Since taking the presidency, Duterte has repeatedly expressed his admiration for Marcos, and kept a campaign promise to allow his remains to be buried in the Heroes’ Cemetery in Manila. In 2017, Duterte issued a presidential proclamation declaring that year’s anniversary a one-off holiday in Ilocos Norte, saying that the local community should be free to commemorate Marcos’ “life and contributions to national development as World War II veteran, distinguished legislator, and former president.”
However, this is not just a top-down phenomenon. While many are outraged and disgusted by the rehabilitation of Marcos’ legacy – last week, a group of Filipino wags on Twitter called on people to celebrate September 11 as “Thief’s Day” instead – it nonetheless enjoys the support of a significant slice of the nation’s population. During the 2016 election campaign, when Duterte first proposed his plan to rebury Marcos with “official honors,” one opinion survey found that 59 percent of Filipinos supported the idea.
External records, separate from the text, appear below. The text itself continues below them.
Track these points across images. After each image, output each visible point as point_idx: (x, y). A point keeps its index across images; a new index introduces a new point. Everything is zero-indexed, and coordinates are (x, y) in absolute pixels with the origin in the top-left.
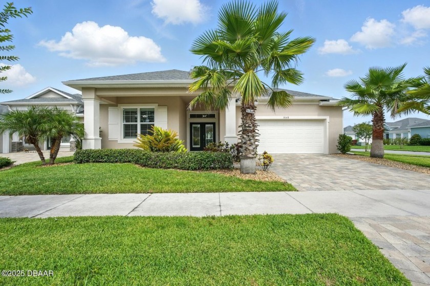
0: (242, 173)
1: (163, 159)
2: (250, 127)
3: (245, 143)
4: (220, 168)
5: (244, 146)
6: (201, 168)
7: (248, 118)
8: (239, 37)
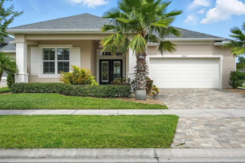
0: (136, 99)
1: (81, 90)
2: (142, 68)
3: (138, 79)
4: (121, 96)
5: (137, 81)
6: (108, 97)
7: (140, 62)
8: (134, 8)
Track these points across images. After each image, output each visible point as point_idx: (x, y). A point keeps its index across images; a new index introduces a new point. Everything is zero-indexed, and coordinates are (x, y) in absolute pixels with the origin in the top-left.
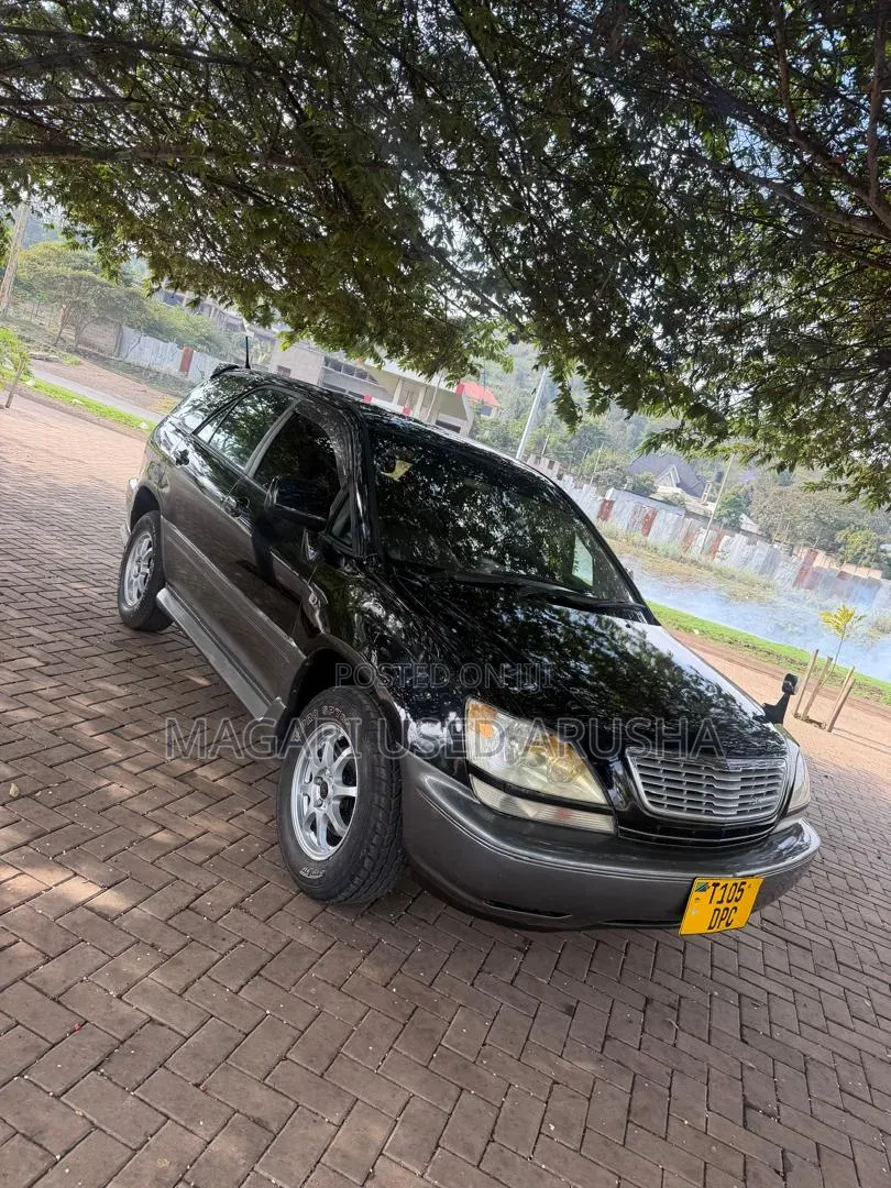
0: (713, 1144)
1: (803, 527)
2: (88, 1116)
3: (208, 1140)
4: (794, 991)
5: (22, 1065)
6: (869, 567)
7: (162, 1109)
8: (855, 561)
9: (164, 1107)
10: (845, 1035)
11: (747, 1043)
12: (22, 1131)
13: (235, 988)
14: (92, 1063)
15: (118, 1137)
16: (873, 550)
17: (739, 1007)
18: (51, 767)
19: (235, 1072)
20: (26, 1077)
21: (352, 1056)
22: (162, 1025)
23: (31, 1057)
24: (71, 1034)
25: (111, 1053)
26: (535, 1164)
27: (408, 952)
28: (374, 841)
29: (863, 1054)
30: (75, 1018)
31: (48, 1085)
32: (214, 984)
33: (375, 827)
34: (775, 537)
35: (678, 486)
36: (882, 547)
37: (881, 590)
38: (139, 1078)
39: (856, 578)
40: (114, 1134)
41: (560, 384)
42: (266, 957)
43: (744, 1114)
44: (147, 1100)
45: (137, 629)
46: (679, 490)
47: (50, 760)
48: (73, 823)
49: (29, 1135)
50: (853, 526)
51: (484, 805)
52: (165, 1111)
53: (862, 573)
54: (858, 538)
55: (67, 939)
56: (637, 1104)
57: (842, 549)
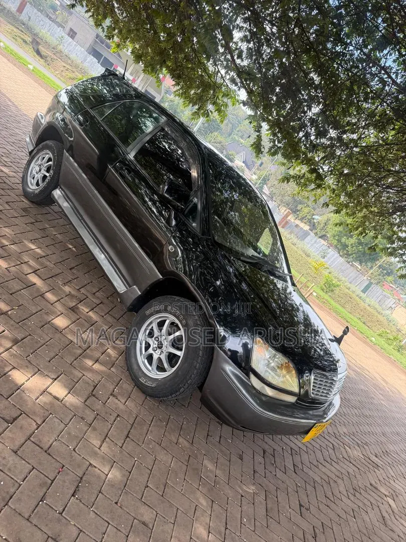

In the race for vice-president in 2016, Bongbong Marcos won more than 14 million votes, falling short by less than a percentage point.
This points to probably the most important reason for the rose-tinted reassessment of the Marcos dictatorship: the chronic governance failures that have smudged the line between the Marcos era and what came after. In 1986, Filipinos came together to reclaim their democracy after years of one-man rule. Yet the subsequent years saw little progress on the country’s hugely lopsided distributions of wealth and power.
President Corazon Aquino, who replaced Marcos as President in 1986, was herself a representative of the country’s tiny economic elite, the daughter of the wealthy sugar magnate Don José Cojuangco, who owned massive tracts of land in the province of Tarlac. She was also a cousin of the late Eduardo Cojuangco, who had been so cozy with Marcos that he was forced to accompany him into exile. (He, too, returned to the country in 1989 and later regained his respectability). Indeed, while claiming the mantle of democracy, none of the Philippines’ post-1986 governments has attempted any meaningful redistribution of wealth from the country’s reigning political dynasties to the toiling poor.
This has been fuel for political backlash. Over the last three decades, the Philippine economy has grown, but corruption remains deeply entrenched, as does the yawning divide between the rich and the rest. Daily life for millions remains a grind of survival. Indeed, the reasons for Marcos’s rehabilitation are not altogether different from those that prompted many to cast their votes for Duterte, who cheerfully profaned both the Pope and the U.S. President and promised to employ extreme violence to fight the country’s drug scourge. After so many empty promises, they probably figured they had nothing to lose.
The laundering of Marcos and his legacy stands as a reminder that a democratic system cannot sustain itself only by reference to abstract rights and freedoms. It also has to deliver.